[[ Data provided open ]]
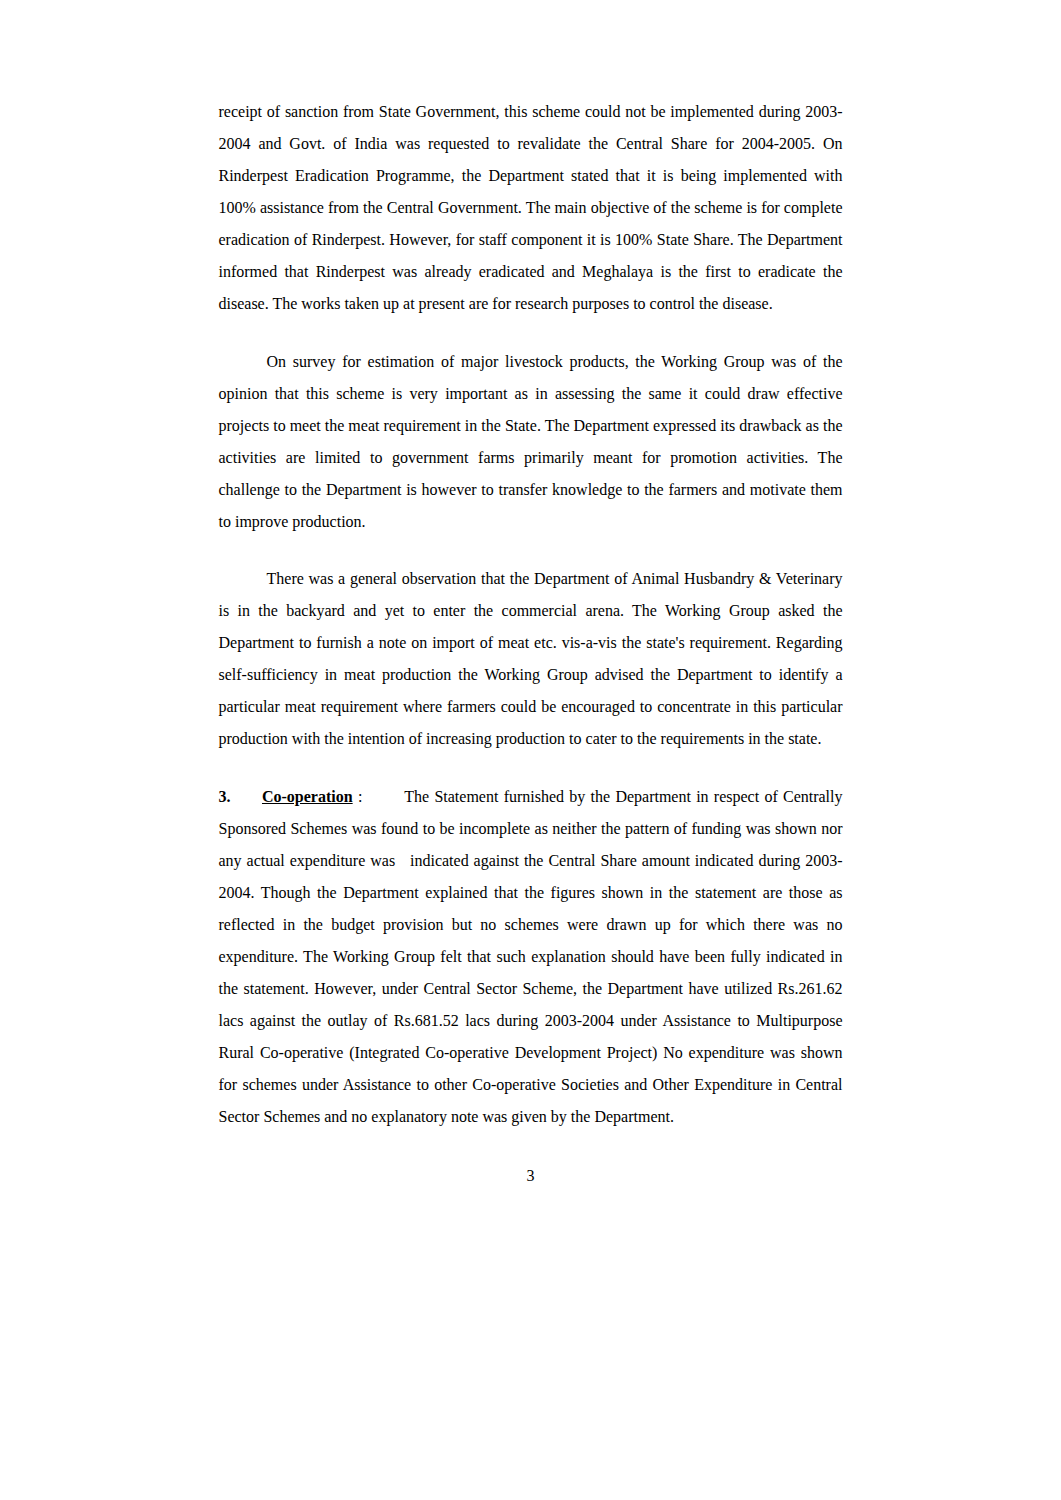receipt of sanction from State Government, this scheme could not be implemented during 2003-2004 and Govt. of India was requested to revalidate the Central Share for 2004-2005. On Rinderpest Eradication Programme, the Department stated that it is being implemented with 100% assistance from the Central Government. The main objective of the scheme is for complete eradication of Rinderpest. However, for staff component it is 100% State Share. The Department informed that Rinderpest was already eradicated and Meghalaya is the first to eradicate the disease. The works taken up at present are for research purposes to control the disease.
On survey for estimation of major livestock products, the Working Group was of the opinion that this scheme is very important as in assessing the same it could draw effective projects to meet the meat requirement in the State. The Department expressed its drawback as the activities are limited to government farms primarily meant for promotion activities. The challenge to the Department is however to transfer knowledge to the farmers and motivate them to improve production.
There was a general observation that the Department of Animal Husbandry & Veterinary is in the backyard and yet to enter the commercial arena. The Working Group asked the Department to furnish a note on import of meat etc. vis-a-vis the state's requirement. Regarding self-sufficiency in meat production the Working Group advised the Department to identify a particular meat requirement where farmers could be encouraged to concentrate in this particular production with the intention of increasing production to cater to the requirements in the state.
3. Co-operation : The Statement furnished by the Department in respect of Centrally Sponsored Schemes was found to be incomplete as neither the pattern of funding was shown nor any actual expenditure was indicated against the Central Share amount indicated during 2003-2004. Though the Department explained that the figures shown in the statement are those as reflected in the budget provision but no schemes were drawn up for which there was no expenditure. The Working Group felt that such explanation should have been fully indicated in the statement. However, under Central Sector Scheme, the Department have utilized Rs.261.62 lacs against the outlay of Rs.681.52 lacs during 2003-2004 under Assistance to Multipurpose Rural Co-operative (Integrated Co-operative Development Project) No expenditure was shown for schemes under Assistance to other Co-operative Societies and Other Expenditure in Central Sector Schemes and no explanatory note was given by the Department.
3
[[ Data provided closed ]]
**About this exercise**
Only these are to be transcribed: the line with "On survey for" and every line after it through the last line of the entries, each exactly.

**Answer section**
On survey for estimation of major livestock products, the Working Group was of the opinion that this scheme is very important as in assessing the same it could draw effective projects to meet the meat requirement in the State. The Department expressed its drawback as the activities are limited to government farms primarily meant for promotion activities. The challenge to the Department is however to transfer knowledge to the farmers and motivate them to improve production.
There was a general observation that the Department of Animal Husbandry & Veterinary is in the backyard and yet to enter the commercial arena. The Working Group asked the Department to furnish a note on import of meat etc. vis-a-vis the state's requirement. Regarding self-sufficiency in meat production the Working Group advised the Department to identify a particular meat requirement where farmers could be encouraged to concentrate in this particular production with the intention of increasing production to cater to the requirements in the state.
3. Co-operation : The Statement furnished by the Department in respect of Centrally Sponsored Schemes was found to be incomplete as neither the pattern of funding was shown nor any actual expenditure was indicated against the Central Share amount indicated during 2003-2004. Though the Department explained that the figures shown in the statement are those as reflected in the budget provision but no schemes were drawn up for which there was no expenditure. The Working Group felt that such explanation should have been fully indicated in the statement. However, under Central Sector Scheme, the Department have utilized Rs.261.62 lacs against the outlay of Rs.681.52 lacs during 2003-2004 under Assistance to Multipurpose Rural Co-operative (Integrated Co-operative Development Project) No expenditure was shown for schemes under Assistance to other Co-operative Societies and Other Expenditure in Central Sector Schemes and no explanatory note was given by the Department.
3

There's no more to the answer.